TASK MATERIAL below:
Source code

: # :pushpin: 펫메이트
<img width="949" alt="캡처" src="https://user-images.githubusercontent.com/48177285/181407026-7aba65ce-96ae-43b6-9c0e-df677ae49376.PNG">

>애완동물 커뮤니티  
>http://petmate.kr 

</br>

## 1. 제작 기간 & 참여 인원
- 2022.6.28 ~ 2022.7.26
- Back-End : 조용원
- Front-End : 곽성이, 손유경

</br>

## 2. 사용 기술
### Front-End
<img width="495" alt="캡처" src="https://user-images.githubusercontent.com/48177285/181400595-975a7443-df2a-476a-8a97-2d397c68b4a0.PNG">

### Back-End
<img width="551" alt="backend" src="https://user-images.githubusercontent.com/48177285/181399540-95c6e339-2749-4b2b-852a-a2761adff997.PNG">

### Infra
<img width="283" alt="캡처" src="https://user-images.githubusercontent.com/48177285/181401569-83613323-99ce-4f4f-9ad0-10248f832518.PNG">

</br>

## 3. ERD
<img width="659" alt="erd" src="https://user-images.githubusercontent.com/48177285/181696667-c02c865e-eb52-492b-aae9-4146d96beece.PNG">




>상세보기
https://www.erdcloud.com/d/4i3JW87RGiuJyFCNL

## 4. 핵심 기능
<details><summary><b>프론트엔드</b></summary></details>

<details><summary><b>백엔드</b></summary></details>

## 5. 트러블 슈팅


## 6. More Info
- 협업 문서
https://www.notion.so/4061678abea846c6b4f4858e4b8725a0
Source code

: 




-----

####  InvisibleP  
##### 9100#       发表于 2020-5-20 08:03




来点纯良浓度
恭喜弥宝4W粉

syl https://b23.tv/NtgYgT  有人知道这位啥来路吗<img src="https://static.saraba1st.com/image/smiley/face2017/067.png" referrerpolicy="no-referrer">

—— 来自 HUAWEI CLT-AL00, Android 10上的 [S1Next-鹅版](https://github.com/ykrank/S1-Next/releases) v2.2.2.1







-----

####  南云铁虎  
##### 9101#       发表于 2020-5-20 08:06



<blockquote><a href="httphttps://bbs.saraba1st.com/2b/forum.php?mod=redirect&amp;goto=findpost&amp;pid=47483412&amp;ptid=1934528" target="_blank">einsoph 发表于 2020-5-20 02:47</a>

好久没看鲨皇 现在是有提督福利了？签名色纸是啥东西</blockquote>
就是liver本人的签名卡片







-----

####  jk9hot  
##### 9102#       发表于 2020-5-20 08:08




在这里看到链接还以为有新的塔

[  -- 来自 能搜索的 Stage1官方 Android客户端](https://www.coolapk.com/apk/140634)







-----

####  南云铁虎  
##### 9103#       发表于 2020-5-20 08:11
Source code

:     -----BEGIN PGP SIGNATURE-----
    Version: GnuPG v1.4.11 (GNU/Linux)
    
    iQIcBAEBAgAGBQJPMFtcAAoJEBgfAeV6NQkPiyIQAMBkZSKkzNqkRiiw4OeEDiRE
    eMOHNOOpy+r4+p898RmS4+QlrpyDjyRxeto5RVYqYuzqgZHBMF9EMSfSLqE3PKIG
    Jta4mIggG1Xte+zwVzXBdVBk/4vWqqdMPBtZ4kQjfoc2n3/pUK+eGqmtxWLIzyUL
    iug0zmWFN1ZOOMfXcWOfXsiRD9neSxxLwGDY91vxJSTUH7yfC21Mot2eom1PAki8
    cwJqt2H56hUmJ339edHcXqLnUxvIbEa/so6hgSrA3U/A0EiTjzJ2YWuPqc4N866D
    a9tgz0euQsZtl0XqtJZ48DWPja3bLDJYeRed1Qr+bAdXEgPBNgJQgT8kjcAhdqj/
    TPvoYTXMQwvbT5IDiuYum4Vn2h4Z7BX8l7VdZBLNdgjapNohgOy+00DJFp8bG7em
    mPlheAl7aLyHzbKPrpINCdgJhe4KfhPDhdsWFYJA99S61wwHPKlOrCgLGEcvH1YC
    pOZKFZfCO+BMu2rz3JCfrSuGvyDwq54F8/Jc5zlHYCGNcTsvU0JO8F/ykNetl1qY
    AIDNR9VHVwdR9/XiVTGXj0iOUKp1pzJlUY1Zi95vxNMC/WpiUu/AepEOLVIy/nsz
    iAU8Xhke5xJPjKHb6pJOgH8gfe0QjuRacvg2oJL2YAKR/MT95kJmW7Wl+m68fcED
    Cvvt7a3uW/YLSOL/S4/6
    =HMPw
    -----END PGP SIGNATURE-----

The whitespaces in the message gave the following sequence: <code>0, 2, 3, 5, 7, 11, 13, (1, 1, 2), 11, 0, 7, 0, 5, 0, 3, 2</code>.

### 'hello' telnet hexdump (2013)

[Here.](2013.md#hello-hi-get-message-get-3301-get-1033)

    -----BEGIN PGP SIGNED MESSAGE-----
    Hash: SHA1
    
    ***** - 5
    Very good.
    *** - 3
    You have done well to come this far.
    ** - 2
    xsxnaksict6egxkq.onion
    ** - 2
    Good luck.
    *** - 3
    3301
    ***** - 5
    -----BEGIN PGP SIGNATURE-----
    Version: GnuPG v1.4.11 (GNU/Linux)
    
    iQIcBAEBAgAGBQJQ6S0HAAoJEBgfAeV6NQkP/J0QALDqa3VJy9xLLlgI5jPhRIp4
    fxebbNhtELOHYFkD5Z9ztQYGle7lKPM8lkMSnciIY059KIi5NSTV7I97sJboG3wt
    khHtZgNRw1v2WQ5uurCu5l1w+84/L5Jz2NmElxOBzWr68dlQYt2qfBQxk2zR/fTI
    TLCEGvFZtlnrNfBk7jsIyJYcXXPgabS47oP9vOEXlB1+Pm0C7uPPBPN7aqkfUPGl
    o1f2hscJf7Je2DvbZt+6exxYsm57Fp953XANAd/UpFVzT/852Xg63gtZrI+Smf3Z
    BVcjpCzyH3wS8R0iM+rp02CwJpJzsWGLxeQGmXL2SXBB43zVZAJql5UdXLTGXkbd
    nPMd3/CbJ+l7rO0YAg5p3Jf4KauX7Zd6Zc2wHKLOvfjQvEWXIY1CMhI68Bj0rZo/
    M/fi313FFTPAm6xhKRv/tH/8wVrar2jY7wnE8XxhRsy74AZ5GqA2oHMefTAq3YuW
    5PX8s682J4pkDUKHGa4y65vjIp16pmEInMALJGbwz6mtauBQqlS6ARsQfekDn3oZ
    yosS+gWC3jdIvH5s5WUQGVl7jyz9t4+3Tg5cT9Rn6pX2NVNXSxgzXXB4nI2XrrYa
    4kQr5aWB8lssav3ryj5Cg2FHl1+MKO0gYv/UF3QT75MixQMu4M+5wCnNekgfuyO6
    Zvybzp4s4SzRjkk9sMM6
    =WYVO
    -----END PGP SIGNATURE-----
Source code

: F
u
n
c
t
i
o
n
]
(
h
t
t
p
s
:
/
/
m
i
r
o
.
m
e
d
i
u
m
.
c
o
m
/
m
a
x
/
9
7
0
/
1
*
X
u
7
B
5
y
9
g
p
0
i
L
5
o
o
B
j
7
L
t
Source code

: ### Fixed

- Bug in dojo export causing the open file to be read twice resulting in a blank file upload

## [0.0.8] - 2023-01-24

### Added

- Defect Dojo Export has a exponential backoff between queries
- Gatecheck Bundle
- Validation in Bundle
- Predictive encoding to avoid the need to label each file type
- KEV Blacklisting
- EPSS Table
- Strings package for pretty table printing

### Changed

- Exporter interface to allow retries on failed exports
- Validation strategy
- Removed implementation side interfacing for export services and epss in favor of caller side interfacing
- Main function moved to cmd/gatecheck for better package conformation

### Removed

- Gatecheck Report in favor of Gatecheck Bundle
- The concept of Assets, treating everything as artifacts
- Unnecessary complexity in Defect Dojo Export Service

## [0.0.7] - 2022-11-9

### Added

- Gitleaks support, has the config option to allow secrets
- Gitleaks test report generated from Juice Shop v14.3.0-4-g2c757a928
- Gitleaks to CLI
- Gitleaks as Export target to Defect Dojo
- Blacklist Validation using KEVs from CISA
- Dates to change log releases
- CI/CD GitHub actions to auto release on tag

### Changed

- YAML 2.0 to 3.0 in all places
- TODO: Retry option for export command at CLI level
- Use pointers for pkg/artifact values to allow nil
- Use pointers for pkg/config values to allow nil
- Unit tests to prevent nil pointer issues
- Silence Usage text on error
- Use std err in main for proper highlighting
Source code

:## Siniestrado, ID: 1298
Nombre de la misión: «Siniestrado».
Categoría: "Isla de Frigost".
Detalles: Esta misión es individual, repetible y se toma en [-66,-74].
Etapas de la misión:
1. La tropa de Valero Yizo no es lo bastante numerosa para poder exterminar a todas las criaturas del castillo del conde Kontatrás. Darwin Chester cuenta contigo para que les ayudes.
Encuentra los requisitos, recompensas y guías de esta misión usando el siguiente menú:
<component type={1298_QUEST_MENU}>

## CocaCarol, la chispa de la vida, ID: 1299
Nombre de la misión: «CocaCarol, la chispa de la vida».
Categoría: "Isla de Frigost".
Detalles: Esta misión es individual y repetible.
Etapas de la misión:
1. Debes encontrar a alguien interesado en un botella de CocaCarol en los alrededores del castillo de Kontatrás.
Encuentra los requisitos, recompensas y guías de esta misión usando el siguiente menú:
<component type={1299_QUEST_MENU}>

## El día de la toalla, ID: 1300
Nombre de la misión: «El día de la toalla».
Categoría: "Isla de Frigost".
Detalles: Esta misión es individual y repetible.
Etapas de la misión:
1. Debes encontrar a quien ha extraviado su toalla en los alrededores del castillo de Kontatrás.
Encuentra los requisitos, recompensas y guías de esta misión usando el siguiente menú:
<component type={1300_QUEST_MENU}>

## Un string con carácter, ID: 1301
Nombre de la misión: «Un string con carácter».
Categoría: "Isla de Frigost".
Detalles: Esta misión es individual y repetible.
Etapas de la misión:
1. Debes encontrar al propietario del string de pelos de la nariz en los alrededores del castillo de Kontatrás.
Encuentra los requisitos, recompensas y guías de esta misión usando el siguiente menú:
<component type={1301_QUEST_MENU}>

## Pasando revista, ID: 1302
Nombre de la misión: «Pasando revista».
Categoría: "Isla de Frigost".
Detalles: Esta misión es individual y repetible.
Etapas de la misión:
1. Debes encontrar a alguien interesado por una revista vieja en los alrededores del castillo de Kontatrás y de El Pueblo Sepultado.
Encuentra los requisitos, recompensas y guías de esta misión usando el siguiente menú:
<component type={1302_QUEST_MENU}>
End of TASK MATERIAL.
* EXERCISE:
Reproduce without any change every line from the one that contains "## Pasando revista, ID: 1302" through the end of the items.

* OUTPUT FOR THIS EXERCISE:
## Pasando revista, ID: 1302
Nombre de la misión: «Pasando revista».
Categoría: "Isla de Frigost".
Detalles: Esta misión es individual y repetible.
Etapas de la misión:
1. Debes encontrar a alguien interesado por una revista vieja en los alrededores del castillo de Kontatrás y de El Pueblo Sepultado.
Encuentra los requisitos, recompensas y guías de esta misión usando el siguiente menú:
<component type={1302_QUEST_MENU}>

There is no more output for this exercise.